### abstract ###
The AraC family transcription factor MarA activates 40 genes of the Escherichia coli chromosome resulting in different levels of resistance to a wide array of antibiotics and to superoxides.
Activation of marA/soxS/rob regulon promoters occurs in a well-defined order with respect to the level of MarA; however, the order of activation does not parallel the strength of MarA binding to promoter sequences.
To understand this lack of correspondence, we developed a computational model of transcriptional activation in which a transcription factor either increases or decreases RNA polymerase binding, and either accelerates or retards post-binding events associated with transcription initiation.
We used the model to analyze data characterizing MarA regulation of promoter activity.
The model clearly explains the lack of correspondence between the order of activation and the MarA-DNA affinity and indicates that the order of activation can only be predicted using information about the strength of the full MarA-polymerase-DNA interaction.
The analysis further suggests that MarA can activate without increasing polymerase binding and that activation can even involve a decrease in polymerase binding, which is opposite to the textbook model of activation by recruitment.
These findings are consistent with published chromatin immunoprecipitation assays of interactions between polymerase and the E. coli chromosome.
We find that activation involving decreased polymerase binding yields lower latency in gene regulation and therefore might confer a competitive advantage to cells.
Our model yields insights into requirements for predicting the order of activation of a regulon and enables us to suggest that activation might involve a decrease in polymerase binding which we expect to be an important theme of gene regulation in E. coli and beyond.
### introduction ###
Transcription factors control cellular protein production by binding to DNA and changing the frequency with which mRNA transcripts are produced.
There are hundreds of transcription factors in Escherichia coli and while most of these target only a small number of genes, there are several that regulate expression of ten or more genes.
Taken together, such global transcription factors directly regulate more-than half of the 4,300 genes in E. coli and their regulatory interactions yield important insights into the organization of the genetic regulatory network CITATION, CITATION, CITATION.
Because they regulate so many genes, global transcription factors also play a large role in controlling cellular behavior; however, insights into behavior are currently limited by a lack of quantitative information about how transcription factors differentially regulate target genes.
One important global transcription factor is MarA, an AraC family protein that activates 40 genes of the Escherichia coli chromosome resulting in different levels of resistance to a wide array of antibiotics and superoxides.
The effect of MarA at different promoters can vary due to changes in the detailed sequence of the DNA-binding site and its distance from and orientation with respect to the promoter CITATION, CITATION.
These variations can influence the order in which the promoters respond to increasing concentrations of MarA and presumably have important functional consequences for E. coli.
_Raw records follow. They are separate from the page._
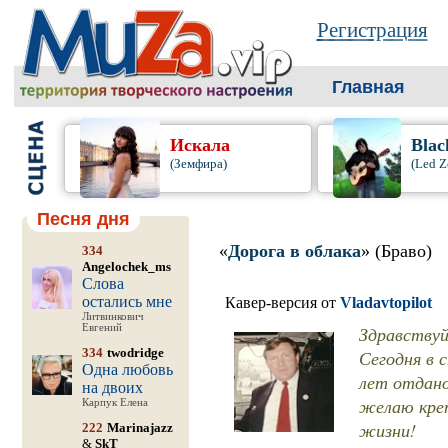
Регистрация
Главная
Искала
Blac
(Земфира)
(Led Z
Песня дня
«
Дорога в облака
» (Браво)
334
Angelochek_ms
Слова
остались мне
Кавер-версия от
Vladavtopilot
Литвинкович
Евгений
Здравствуй
334
twodridge
Сегодня в
Одна любовь
лет отдан
на двоих
желаю креп
Карпук Елена
жизни!
222
Marinajazz
&
SkT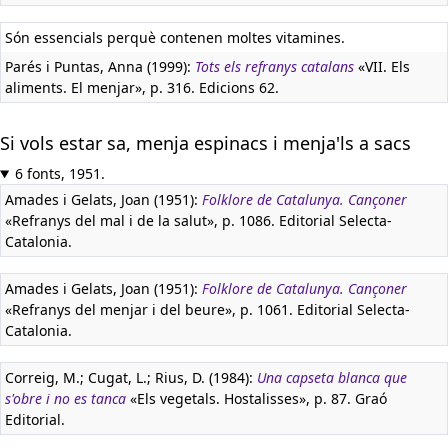
Són essencials perquè contenen moltes vitamines.
Parés i Puntas, Anna (1999):
Tots els refranys catalans
«VII. Els
aliments. El menjar», p. 316. Edicions 62.
Si vols estar sa, menja espinacs i menja'ls a sacs
6 fonts, 1951.
Amades i Gelats, Joan (1951):
Folklore de Catalunya. Cançoner
«Refranys del mal i de la salut», p. 1086. Editorial Selecta-
Catalonia.
Amades i Gelats, Joan (1951):
Folklore de Catalunya. Cançoner
«Refranys del menjar i del beure», p. 1061. Editorial Selecta-
Catalonia.
Correig, M.; Cugat, L.; Rius, D. (1984):
Una capseta blanca que
s'obre i no es tanca
«Els vegetals. Hostalisses», p. 87. Graó
Editorial.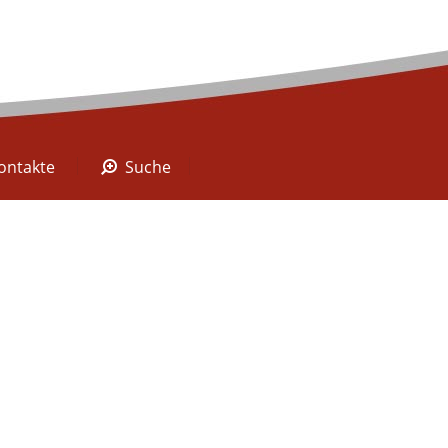
A Digital
Kontakte
Suche
ontakte
Suche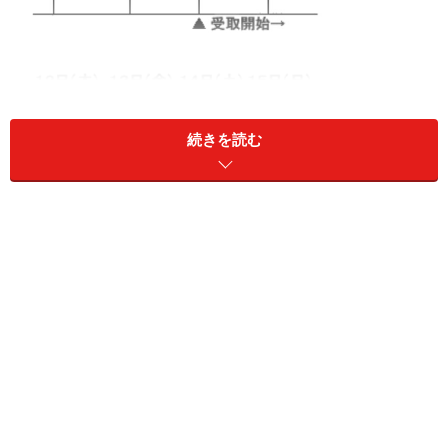
続きを読む
年金支払日は15日、土日と重なったら前営業日に支払い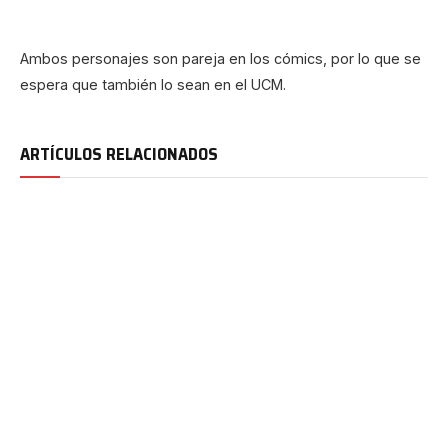
Ambos personajes son pareja en los cómics, por lo que se
espera que también lo sean en el UCM.
ARTÍCULOS RELACIONADOS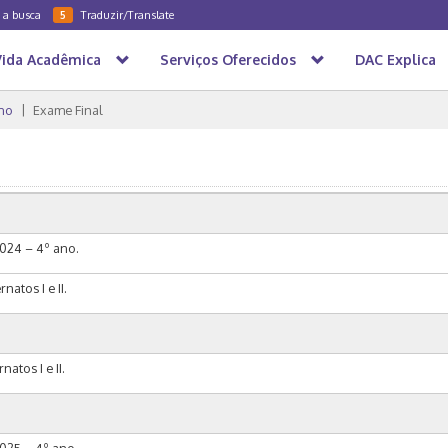
a a busca
Traduzir/Translate
5
Vida Acadêmica
Serviços Oferecidos
DAC Explica
no
Exame Final
2024 – 4º ano.
natos I e II.
natos I e II.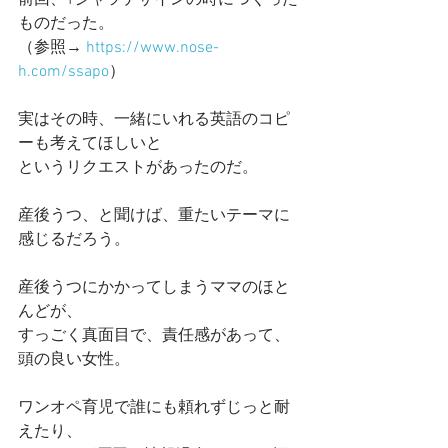
前回、Tシャツデザインの時につくった
ものだった。
（参照→ 
https://www.nose-
h.com/ssapo
）
実はその時、一緒にいれる英語のコピ
ーも考えてほしいと
というリクエストがあったのだ。
産後うつ、と聞けば、重たいテーマに
感じるだろう。
産後うつにかかってしまうママのほと
んどが、
すっごく真面目で、責任感があって、
頭の良い女性。
ワンオペ育児で誰にも頼れずじっと耐
えたり、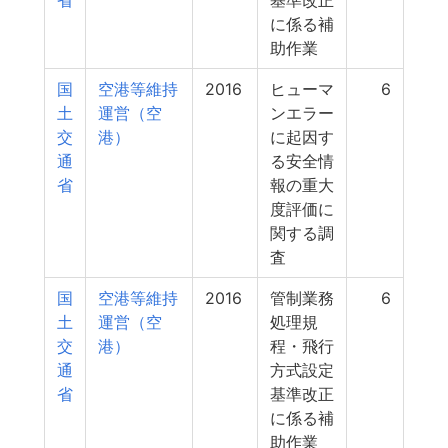
省
基準改正
に係る補
助作業
国
空港等維持
2016
ヒューマ
6
土
運営（空
ンエラー
交
港）
に起因す
通
る安全情
省
報の重大
度評価に
関する調
査
国
空港等維持
2016
管制業務
6
土
運営（空
処理規
交
港）
程・飛行
通
方式設定
省
基準改正
に係る補
助作業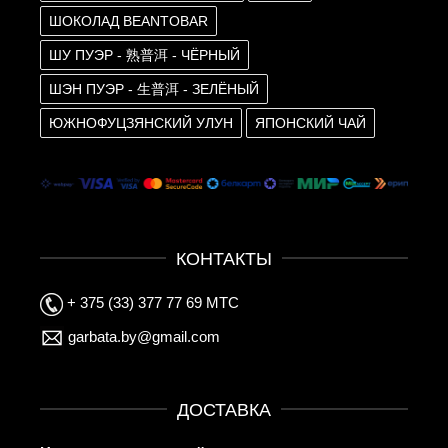
ШОКОЛАД BEANTOBAR
ШУ ПУЭР - 熟普洱 - ЧЁРНЫЙ
ШЭН ПУЭР - 生普洱 - ЗЕЛЁНЫЙ
ЮЖНОФУЦЗЯНСКИЙ УЛУН
ЯПОНСКИЙ ЧАЙ
КОНТАКТЫ
+ 375 (33) 377 77 69 МТС
garbata.by@gmail.com
ДОСТАВКА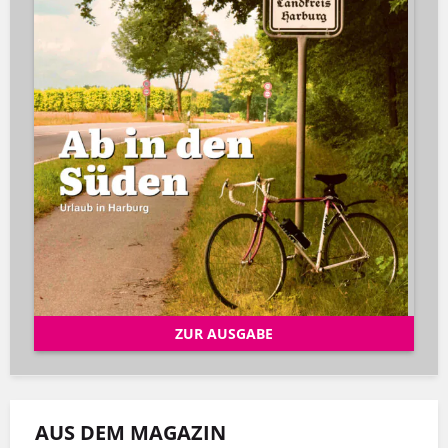
ZUR AUSGABE
AUS DEM MAGAZIN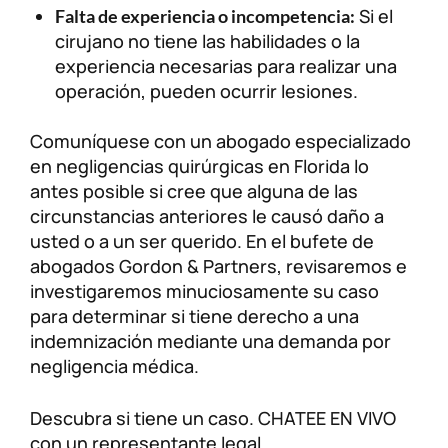
Si el
Falta de experiencia o incompetencia:
cirujano no tiene las habilidades o la
experiencia necesarias para realizar una
operación, pueden ocurrir lesiones.
Comuníquese con un abogado especializado
en negligencias quirúrgicas en Florida lo
antes posible si cree que alguna de las
circunstancias anteriores le causó daño a
usted o a un ser querido. En el bufete de
abogados Gordon & Partners, revisaremos e
investigaremos minuciosamente su caso
para determinar si tiene derecho a una
indemnización mediante una demanda por
negligencia médica.
Descubra si tiene un caso. CHATEE EN VIVO
con un representante legal.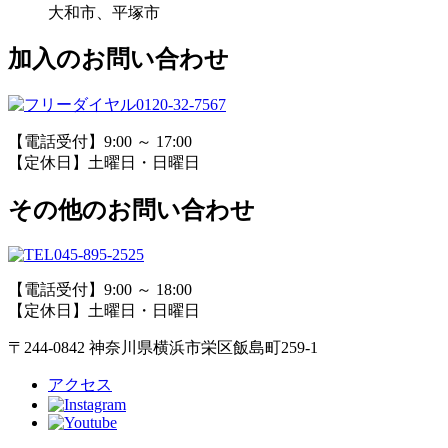
大和市、平塚市
加入のお問い合わせ
0120-32-7567
【電話受付】9:00 ～ 17:00
【定休日】土曜日・日曜日
その他のお問い合わせ
045-895-2525
【電話受付】9:00 ～ 18:00
【定休日】土曜日・日曜日
〒244-0842 神奈川県横浜市栄区飯島町259-1
アクセス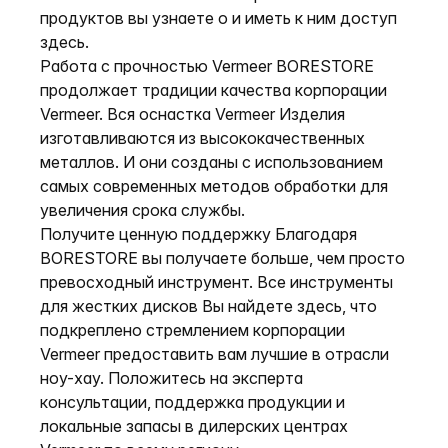
продуктов вы узнаете о и иметь к ним доступ
здесь.
Работа с прочностью Vermeer BORESTORE
продолжает традиции качества корпорации
Vermeer. Вся оснастка Vermeer Изделия
изготавливаются из высококачественных
металлов. И они созданы с использованием
самых современных методов обработки для
увеличения срока службы.
Получите ценную поддержку Благодаря
BORESTORE вы получаете больше, чем просто
превосходный инструмент. Все инструменты
для жестких дисков Вы найдете здесь, что
подкреплено стремлением корпорации
Vermeer предоставить вам лучшие в отрасли
ноу-хау. Положитесь на эксперта
консультации, поддержка продукции и
локальные запасы в дилерских центрах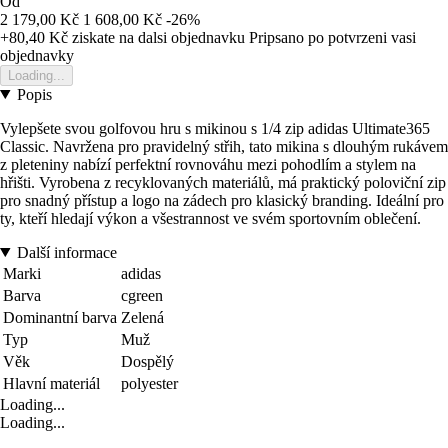
Od
2 179,00 Kč
1 608,00 Kč
-26%
+80,40 Kč
ziskate na dalsi objednavku
Pripsano po potvrzeni vasi
objednavky
Loading...
Popis
Vylepšete svou golfovou hru s mikinou s 1/4 zip adidas Ultimate365
Classic. Navržena pro pravidelný střih, tato mikina s dlouhým rukávem
z pleteniny nabízí perfektní rovnováhu mezi pohodlím a stylem na
hřišti. Vyrobena z recyklovaných materiálů, má praktický poloviční zip
pro snadný přístup a logo na zádech pro klasický branding. Ideální pro
ty, kteří hledají výkon a všestrannost ve svém sportovním oblečení.
Další informace
Marki
adidas
Barva
cgreen
Dominantní barva
Zelená
Typ
Muž
Věk
Dospělý
Hlavní materiál
polyester
Loading...
Loading...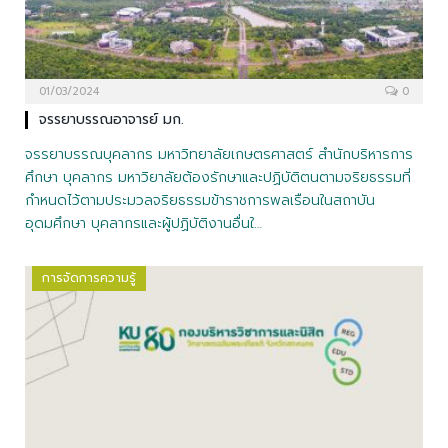
01/03/2024
0
จรรยาบรรณอาจารย์ มก.
จรรยาบรรณบุคลากร มหาวิทยาลัยเกษตรศาสตร์ สำนักบริหารการ
ศึกษา บุคลากร มหาวิยาลัยต้องรักษาและปฏิบัติตนตามจริยธรรมที่
กำหนดไว้ตามประมวลจริยธรรมข้าราชการพลเรือนในสถาบัน
อุดมศึกษา บุคลากรและผู้ปฏิบัติงานอื่นใ…
การจัดการความรู้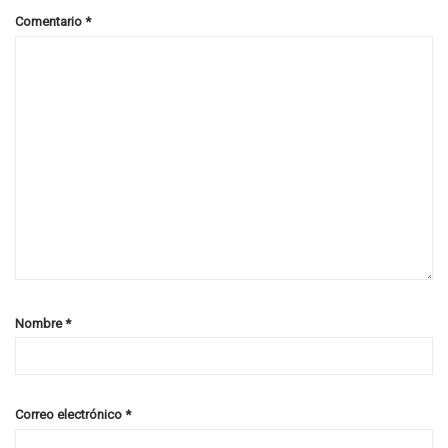
Comentario
*
Nombre
*
Correo electrónico
*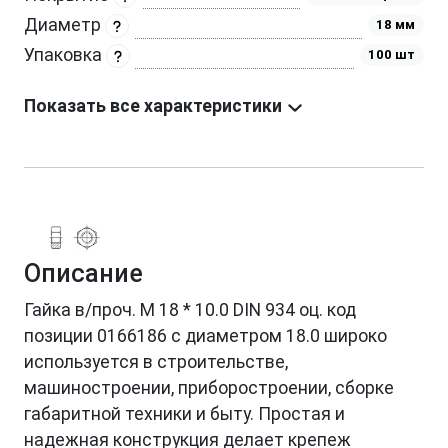
Диаметр
18 мм
Упаковка
100 шт
Показать все характеристики
Описание
Гайка в/проч. M 18 * 10.0 DIN 934 оц. код
позиции 0166186 с диаметром 18.0 широко
используется в строительстве,
машиностроении, приборостроении, сборке
габаритной техники и быту. Простая и
надежная конструкция делает крепеж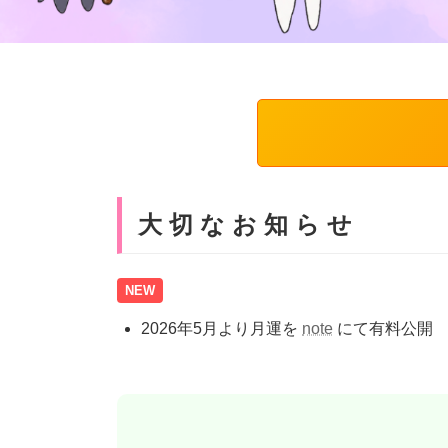
大 切 な お 知 ら せ
NEW
2026年5月より月運を
note
にて有料公開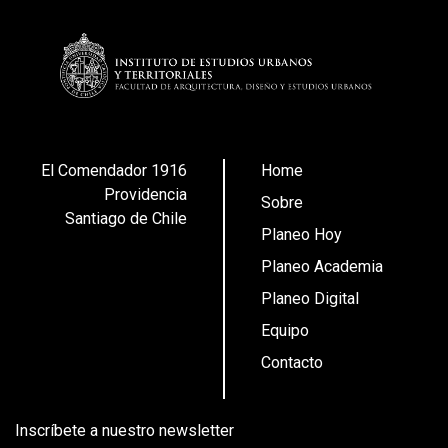
El Comendador 1916
Home
Providencia
Sobre
Santiago de Chile
Planeo Hoy
Planeo Academia
Planeo Digital
Equipo
Contacto
Inscríbete a nuestro newsletter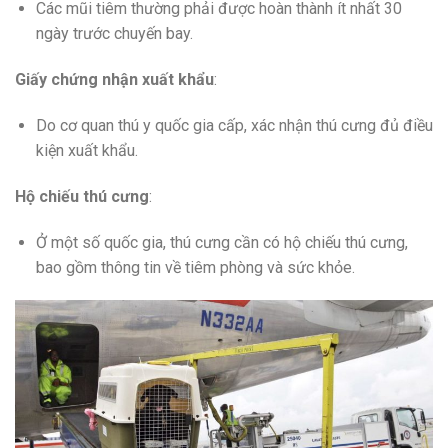
Các mũi tiêm thường phải được hoàn thành ít nhất 30
ngày trước chuyến bay.
Giấy chứng nhận xuất khẩu
:
Do cơ quan thú y quốc gia cấp, xác nhận thú cưng đủ điều
kiện xuất khẩu.
Hộ chiếu thú cưng
:
Ở một số quốc gia, thú cưng cần có hộ chiếu thú cưng,
bao gồm thông tin về tiêm phòng và sức khỏe.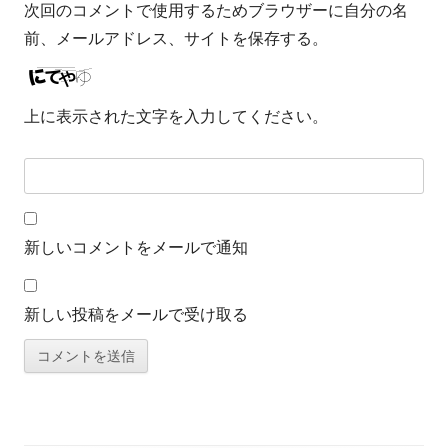
次回のコメントで使用するためブラウザーに自分の名
前、メールアドレス、サイトを保存する。
上に表示された文字を入力してください。
新しいコメントをメールで通知
新しい投稿をメールで受け取る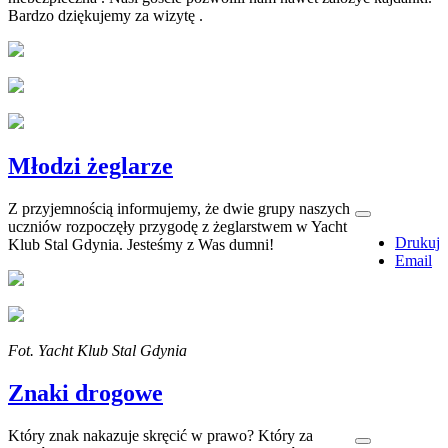
Bardzo dziękujemy za wizytę .
Młodzi żeglarze
Z przyjemnością informujemy, że dwie grupy naszych
uczniów rozpoczęły przygodę z żeglarstwem w Yacht
Drukuj
Klub Stal Gdynia. Jesteśmy z Was dumni!
Email
Fot. Yacht Klub Stal Gdynia
Znaki drogowe
Który znak nakazuje skręcić w prawo? Który za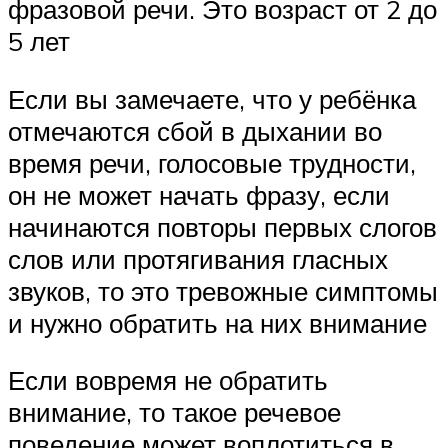
фразовой речи. Это возраст от 2 до
5 лет
Если вы замечаете, что у ребёнка
отмечаются сбой в дыхании во
время речи, голосовые трудности,
он не может начать фразу, если
начинаются повторы первых слогов
слов или протягивания гласных
звуков, то это тревожные симптомы
и нужно обратить на них внимание
Если вовремя не обратить
внимание, то такое речевое
поведение может воплотиться в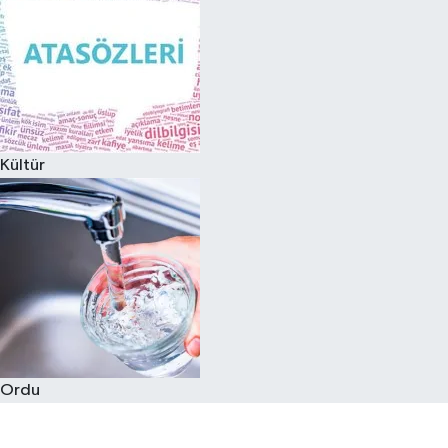
Kültür
Ordu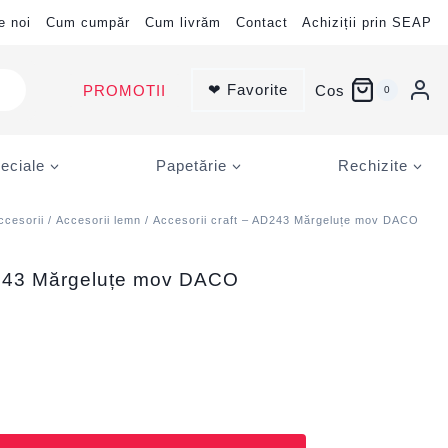
e noi
Cum cumpăr
Cum livrăm
Contact
Achiziții prin SEAP
❤ Favorite
PROMOTII
Cos
0
eciale
Papetărie
Rechizite
ccesorii
/
Accesorii lemn
/ Accesorii craft – AD243 Mărgeluțe mov DACO
D243 Mărgeluțe mov DACO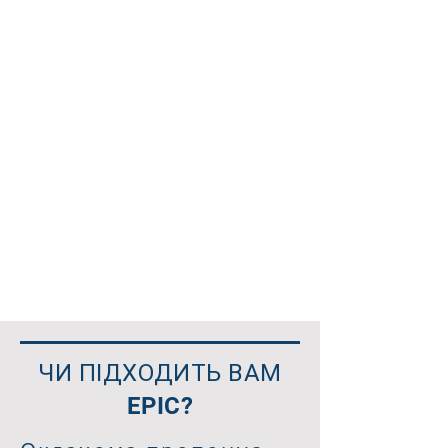
ЧИ ПІДХОДИТЬ ВАМ
EPIC?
To characterize quantitative variations in MarA regulation at different promoters, we recently placed the expression of MarA under the control of the LacI repressor, determined the relationship between isopropyl -D-1-thiogalactopyranoside concentration and the intracellular concentration of MarA, and examined the expression of 10 promoters of the regulon as a function of activator concentration CITATION.
We found that activation of marA/soxS/rob regulon promoters occurs in a well-defined order with respect to the level of MarA, enabling cells to mount a response that is commensurate to the level of threat detected in the environment.
We also found that only the marRAB, sodA, and micF promoters were saturated at the highest level of MarA.
In contrast with a commonly held assumption, we found that the order of activation does not parallel the strength of MarA binding to promoter sequences.
This finding suggested that interactions between MarA and the RNA polymerase transcriptional machinery play an important role in determining the order of activation, but the data did not immediately reveal what the nature of these interactions might be at the various promoters.
Here, we have developed a computational model of promoter activity to understand how interactions between MarA and polymerase activate transcription at the marRAB, sodA, and micF promoters of the 10 we examined previously, these three promoters are the only ones that exhibited saturation, which provides an important constraint for the modeling.
The model was specifically designed to compare a strict recruitment model in which MarA increases polymerase binding but does not increase the rate of post-binding events CITATION, CITATION, with a more general model in which activator can either increase or decrease polymerase binding, and can either increase or decrease the rate of post-binding events.
For each promoter, we evaluated the agreement of both the strict recruitment model and the general model with the data at many points within a physically reasonable region of parameter space.
The model successfully explains why the order of promoter activation does not parallel the strength of MarA-DNA binding.
For all promoters, the best fit of the general model was better than that of the strict recruitment model.
Comparison to the strict recruitment model and full analysis of the goodness-of-fit landscape suggest that MarA does not increase polymerase binding but does increase the rate of post-binding events at these promoters.
Moreover, the analysis for the micF promoter suggests that MarA activation can involve a decrease in polymerase binding that is associated with low latency in gene regulation.
We discuss the broader significance of these findings.